◆ AIM OF THE EXERCISE
Locate every line in the listing below that contains the word "cuadro", treating uppercase and lowercase as distinct, and copy each of those lines.

◆ DATA TO PROCESS
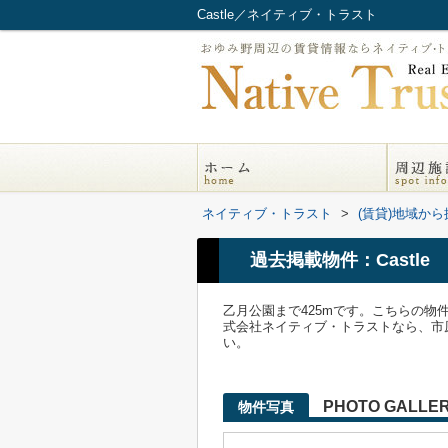
Castle／ネイティブ・トラスト
ネイティブ・トラスト
>
(賃貸)地域から
過去掲載物件：Castle
乙月公園まで425mです。こちらの
式会社ネイティブ・トラストなら、市原市エリア
い。
PHOTO GALLE
物件写真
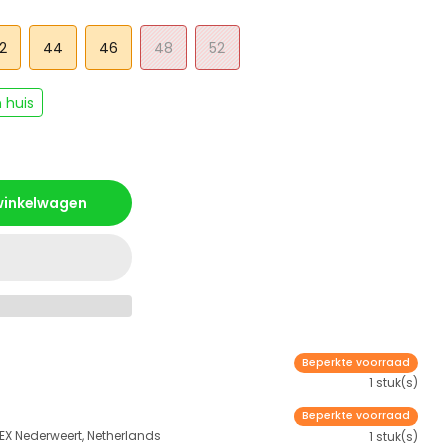
2
44
46
48
52
 huis
 winkelwagen
Beperkte voorraad
1 stuk(s)
Beperkte voorraad
 EX Nederweert, Netherlands
1 stuk(s)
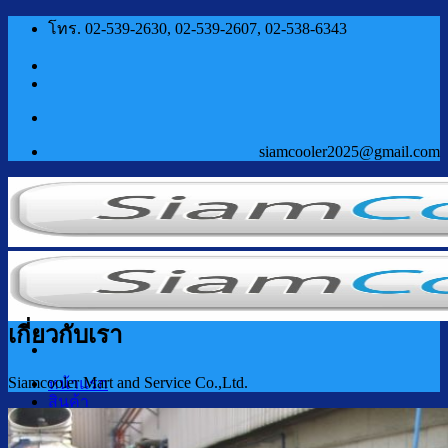
ข้าม
โทร. 02-539-2630, 02-539-2607, 02-538-6343
ไป
ยัง
เนื้อหา
siamcooler2025@gmail.com
เกี่ยวกับเรา
Siamcooler Mart and Service Co.,Ltd.
หน้าแรก
สินค้า
ตู้กดน้ำเย็น น้ำร้อน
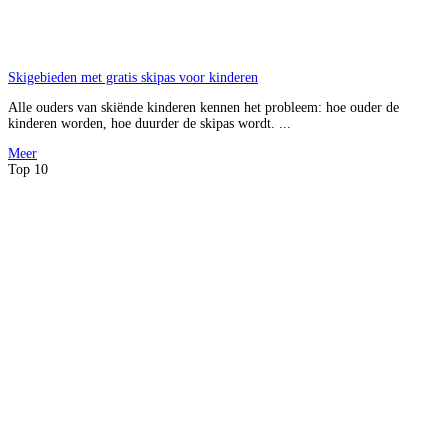
Skigebieden met gratis skipas voor kinderen
Alle ouders van skiënde kinderen kennen het probleem: hoe ouder de
kinderen worden, hoe duurder de skipas wordt. ...
Meer
Top 10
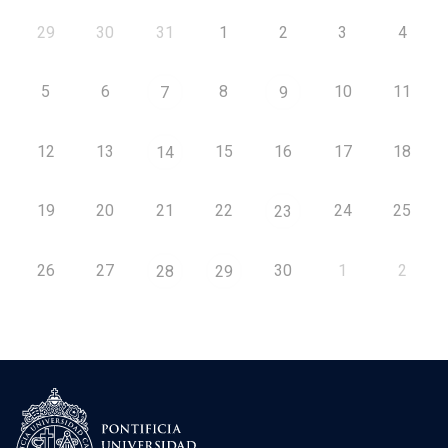
29
30
31
1
2
3
4
5
6
8
10
11
7
9
12
13
15
16
17
18
14
19
20
21
22
24
25
23
26
27
30
1
2
28
29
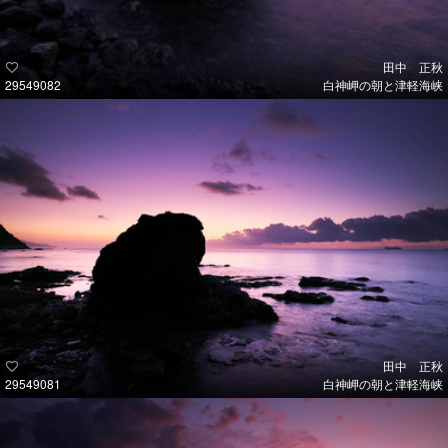
田中 正秋
29549082
白神岬の朝と津軽海峡
田中 正秋
29549081
白神岬の朝と津軽海峡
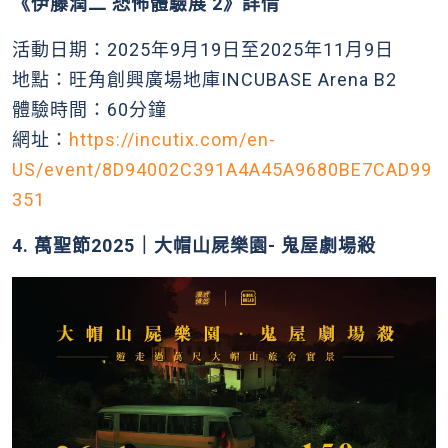
《伊藤潤二 恐怖體驗展 2》詳情
活動日期：2025年9月19日至2025年11月9日
地點：旺角創興廣場地庫INCUBASE Arena B2
體驗時間：60分鐘
網址：
https://incutix.com/en-
US/event/8D94002C391A4A45A9680BE7CAD99
351
4. 萬聖節2025｜大帽山屍樂園- 鬼屋劇場殺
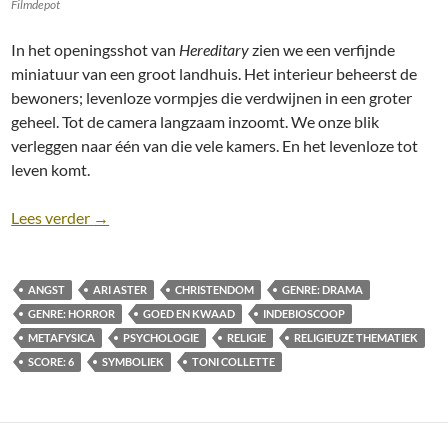
Filmdepot
In het openingsshot van
Hereditary
zien we een verfijnde
miniatuur van een groot landhuis. Het interieur beheerst de
bewoners; levenloze vormpjes die verdwijnen in een groter
geheel. Tot de camera langzaam inzoomt. We onze blik
verleggen naar één van die vele kamers. En het levenloze tot
leven komt.
Recensie: Hereditary (Ari Aster, 2018)
Lees verder
→
ANGST
ARI ASTER
CHRISTENDOM
GENRE: DRAMA
GENRE: HORROR
GOED EN KWAAD
INDEBIOSCOOP
METAFYSICA
PSYCHOLOGIE
RELIGIE
RELIGIEUZE THEMATIEK
SCORE: 6
SYMBOLIEK
TONI COLLETTE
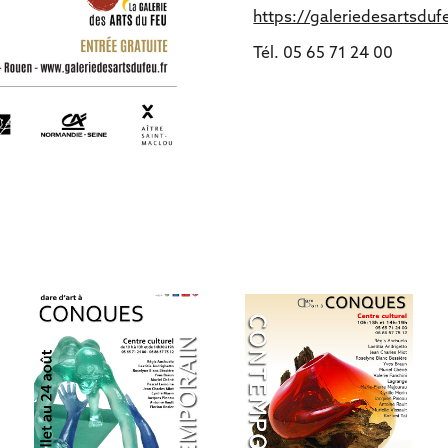
https://galeriedesartsdufe
Tél. 05 65 71 24 00
CONQUES 2014
CONQUES 2015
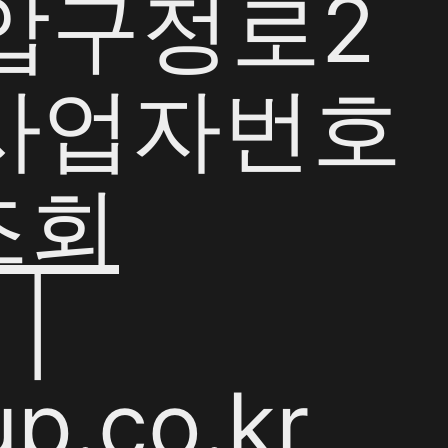
 압구정로2
| 사업자번호
조회
|
p.co.kr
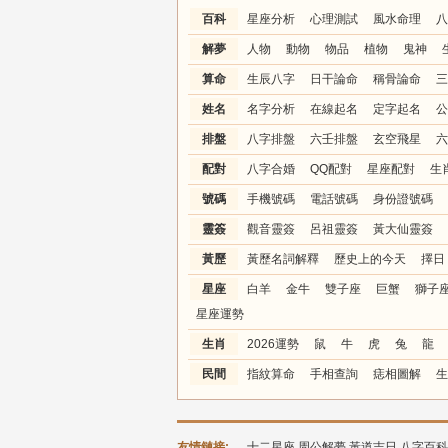
百科
星座分析
心理測試
風水命理
八
解夢
人物
動物
物品
植物
鬼神
算命
生辰八字
日干論命
稱骨論命
三
姓名
名字分析
在線起名
定字起名
公
排盤
八字排盤
六壬排盤
玄空飛星
六
配對
八字合婚
QQ配對
星座配對
生
號碼
手機號碼
電話號碼
身份證號碼
靈簽
觀音靈簽
呂祖靈簽
黃大仙靈簽
黃歷
黃歷名詞解釋
歷史上的今天
擇日
星座
白羊
金牛
雙子座
巨蟹
獅子
星座運勢
生肖
2026運勢
鼠
牛
虎
兔
龍
民間
指紋算命
手相查詢
痣相圖解
生
友情鏈接:
十二星座
周公解夢
黃道吉日
八字百科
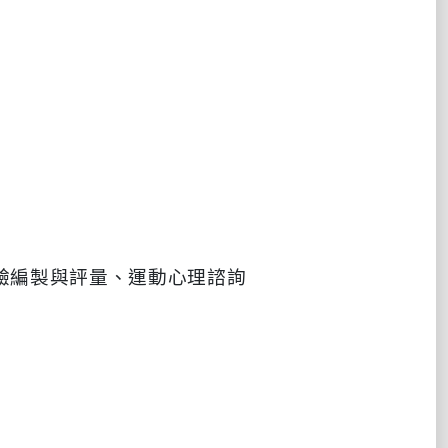
驗編製與評量、運動心理諮詢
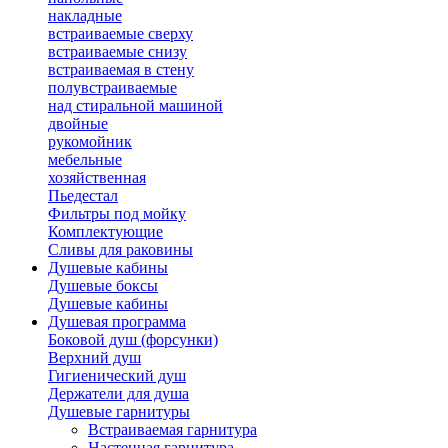
накладные
встраиваемые сверху
встраиваемые снизу
встраиваемая в стену
полувстраиваемые
над стиральной машиной
двойные
рукомойник
мебельные
хозяйственная
Пьедестал
Фильтры под мойку
Комплектующие
Сливы для раковины
Душевые кабины
Душевые боксы
Душевые кабины
Душевая программа
Боковой душ (форсунки)
Верхний душ
Гигиенический душ
Держатели для душа
Душевые гарнитуры
Встраиваемая гарнитура
Настенная гарнитура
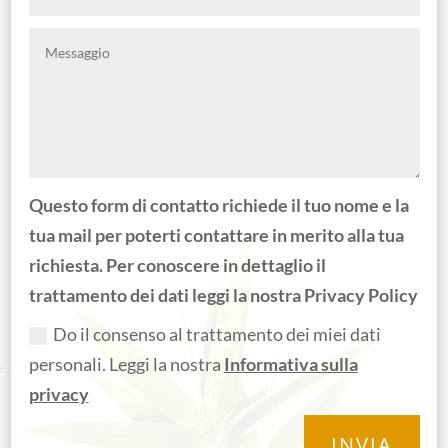
Questo form di contatto richiede il tuo nome e la
tua mail per poterti contattare in merito alla tua
richiesta. Per conoscere in dettaglio il
trattamento dei dati leggi la nostra Privacy Policy
Do il consenso al trattamento dei miei dati
personali. Leggi la nostra
Informativa sulla
privacy
INVIA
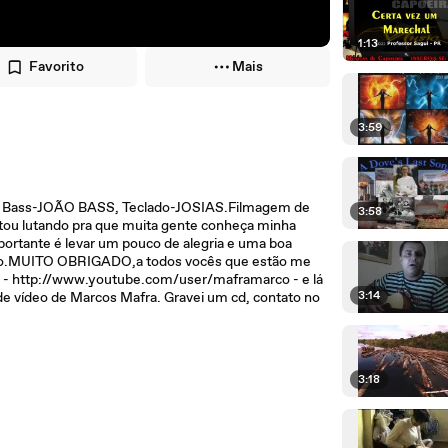
1:13
Favorito
Mais
3:59
 Bass-JOÃO BASS, Teclado-JOSIAS.Filmagem de
3:58
u lutando pra que muita gente conheça minha
ortante é levar um pouco de alegria e uma boa
igo.MUITO OBRIGADO,a todos vocês que estão me
be - http://www.youtube.com/user/maframarco - e lá
3:14
 de vídeo de Marcos Mafra. Gravei um cd, contato no
3:18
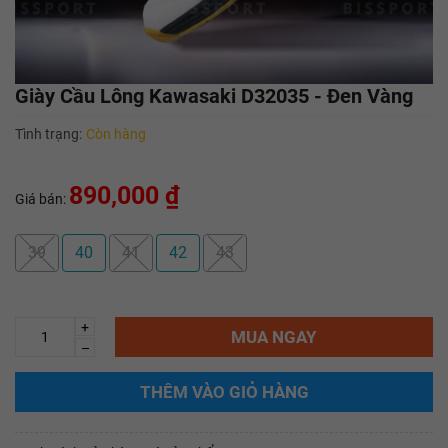
Giày Cầu Lông Kawasaki D32035 - Đen Vàng
Tình trạng:
Còn hàng
890,000 ₫
Giá bán:
39
40
41
42
43
+
MUA NGAY
–
THÊM VÀO GIỎ HÀNG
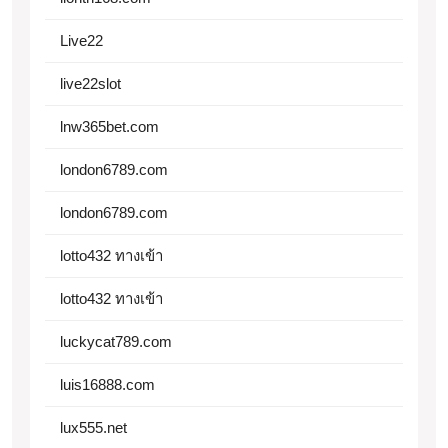
Live22
live22slot
lnw365bet.com
london6789.com
london6789.com
lotto432 ทางเข้า
lotto432 ทางเข้า
luckycat789.com
luis16888.com
lux555.net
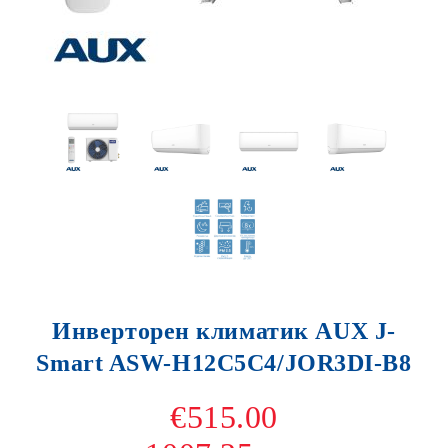
Инверторен климатик AUX J-
Smart ASW-H12C5C4/JOR3DI-B8
€515.00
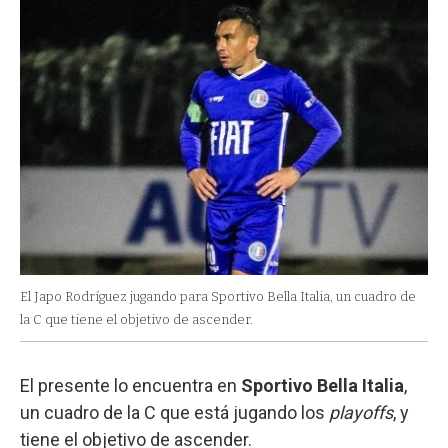
El Japo Rodríguez jugando para Sportivo Bella Italia, un cuadro de
la C que tiene el objetivo de ascender.
El presente lo encuentra en
Sportivo Bella Italia
,
un cuadro de la C que está jugando los
playoffs
, y
tiene el objetivo de ascender.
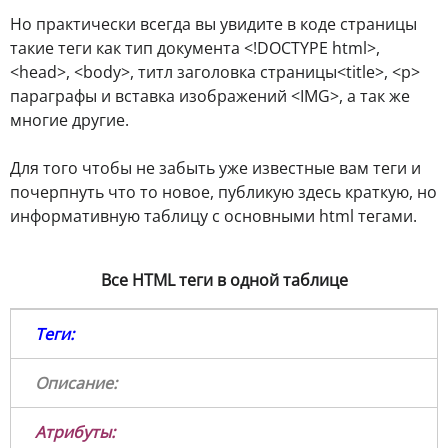
Но практически всегда вы увидите в коде страницы
такие теги как тип документа <!DOCTYPE html>,
<head>, <body>, титл заголовка страницы<title>, <p>
параграфы и вставка изображений <IMG>, а так же
многие другие.
Для того чтобы не забыть уже известные вам теги и
почерпнуть что то новое, публикую здесь краткую, но
информативную таблицу с основными html тегами.
Все HTML теги в одной таблице
Теги:
Описание:
Атрибуты:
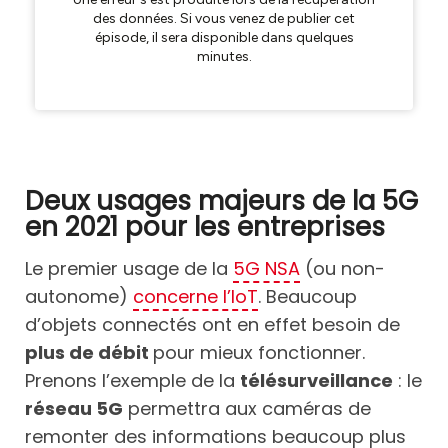
Deux usages majeurs de la 5G
en 2021 pour les entreprises
Le premier usage de la
5G NSA
(ou non-
autonome)
concerne l’IoT
. Beaucoup
d’objets connectés ont en effet besoin de
plus de débit
pour mieux fonctionner.
Prenons l’exemple de la
télésurveillance
: le
réseau 5G
permettra aux caméras de
remonter des informations beaucoup plus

◆ RESPONSE FOR THIS EXERCISE
El Japo Rodríguez jugando para Sportivo Bella Italia, un cuadro de
un cuadro de la C que está jugando los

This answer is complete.